O sistema EGR (recirculação dos gases de escape) foi criado para reduzir emissões, reintroduzindo parte dos gases queimados na admissão. Nos motores modernos, o seu funcionamento é altamente controlado e variável, adaptando-se, constantemente, às condições de condução. O problema é que a EGR nem sempre falha de forma total. Muitas vezes, continua operacional, mas deixa de funcionar com precisão.
Perda de equilíbrio
Quando isso acontece, o motor começa a perder equilíbrio de forma subtil. Um dos primeiros sinais é a resposta menos limpa em aceleração. O carro continua a desenvolver potência normalmente, mas com pequenas hesitações ou sensação de menor espontaneidade em regimes baixos e médios.
Outro indício frequente é o aumento ligeiro do consumo de combustível.
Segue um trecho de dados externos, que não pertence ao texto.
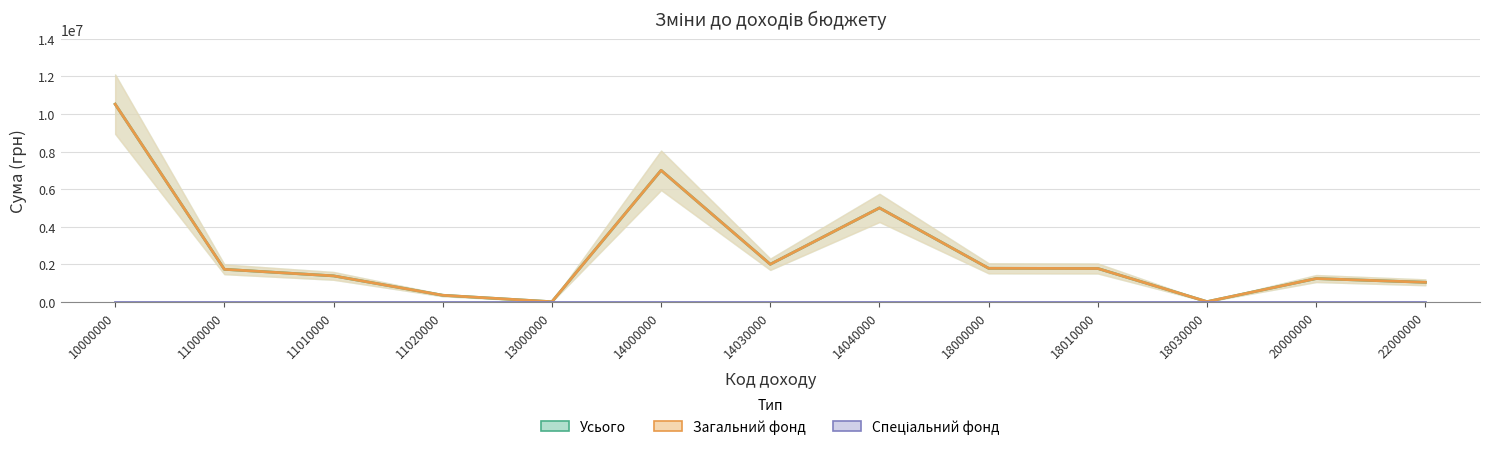

True or false: Усього and Загальний фонд cross at least once.

False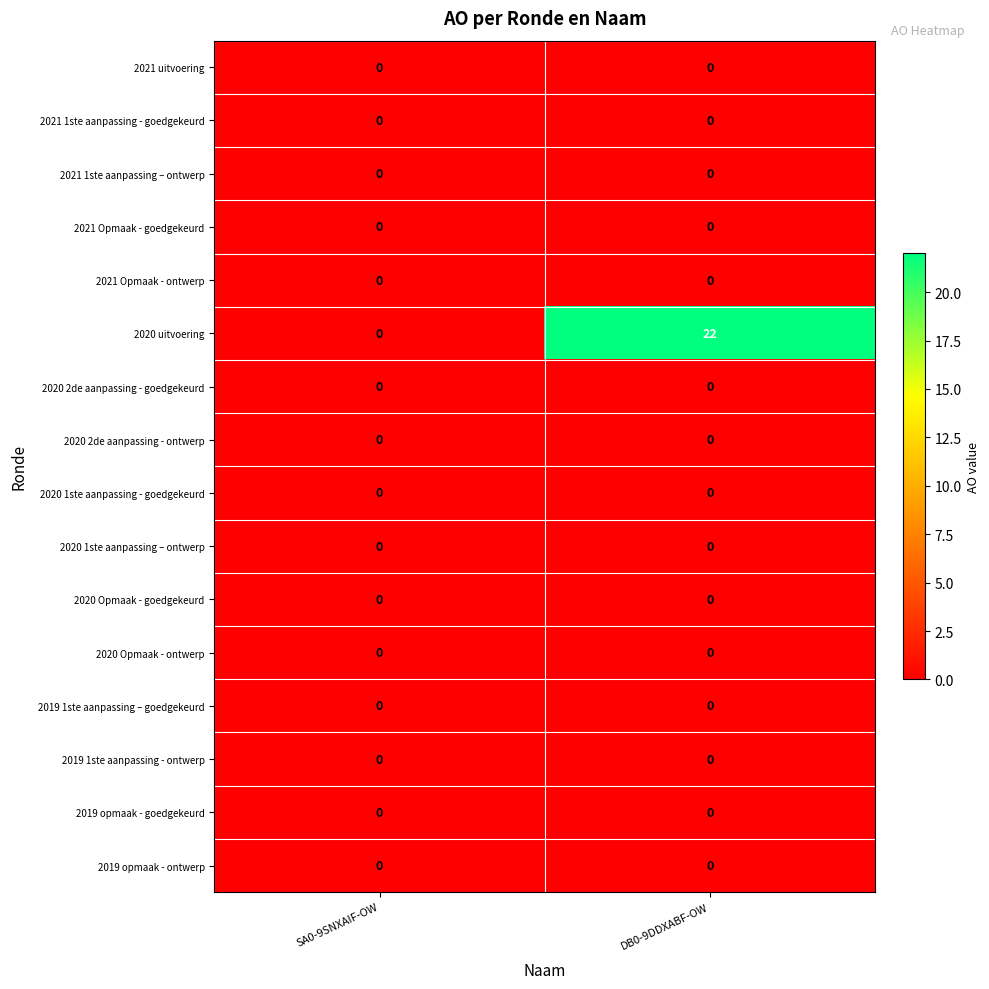

The value of 2019 1ste aanpassing – goedgekeurd at SA0-9SNXAIF-OW is 0. True or false?

True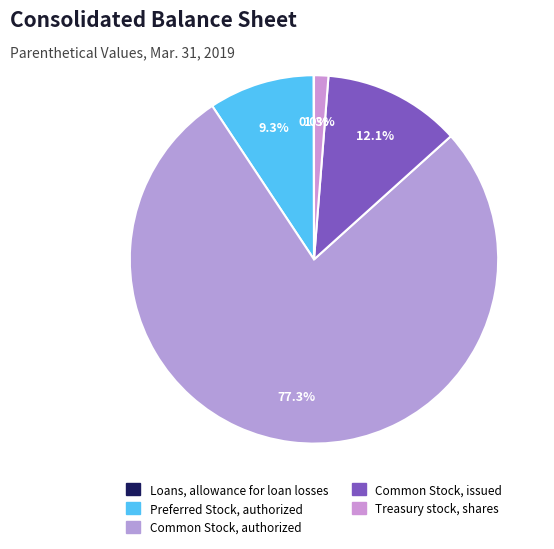

Which category accounts for the majority?

Common Stock, authorized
Se a recirculação dos gases deixa de ser controlada com exatidão, a combustão perde eficiência e a centralina adapta a mistura para compensar.
O ralenti menos estável também pode denunciar irregularidades no sistema. Pequenas oscilações ou vibrações discretas surgem sem provocar falhas evidentes nem apagar o motor.
Arranques irregulares
Em condução urbana, é comum notar uma maior irregularidade em arranques e recuperações suaves. O motor parece menos progressivo, como se existisse um atraso subtil entre o acelerador e a resposta.
Outro sinal importante é a diferença de comportamento entre motor frio e quente. A EGR trabalha de forma distinta conforme a temperatura e uma válvula com funcionamento irregular pode tornar essas diferenças mais percetíveis.
O mais enganador é que a válvula não está totalmente presa aberta nem fechada. Continua a movimentar-se e a responder eletronicamente, mas com fluxos inconsistentes ou tempos de atuação imprecisos. Por isso, muitas vezes, não há qualquer luz de avaria.
Fluxo dos gases
A acumulação de carbonização interna é uma das causas mais comuns. Com o tempo, resíduos alteram a precisão do movimento da válvula e perturbam o fluxo correto dos gases.
Em alguns casos, o problema está, também, nos sensores associados ao sistema, que fornecem leituras plausíveis, mas pouco precisas, dificultando ainda mais o diagnóstico.
A deteção exige análise de parâmetros em tempo real, observação do comportamento da EGR em diferentes cargas e, frequentemente, desmontagem para inspeção interna.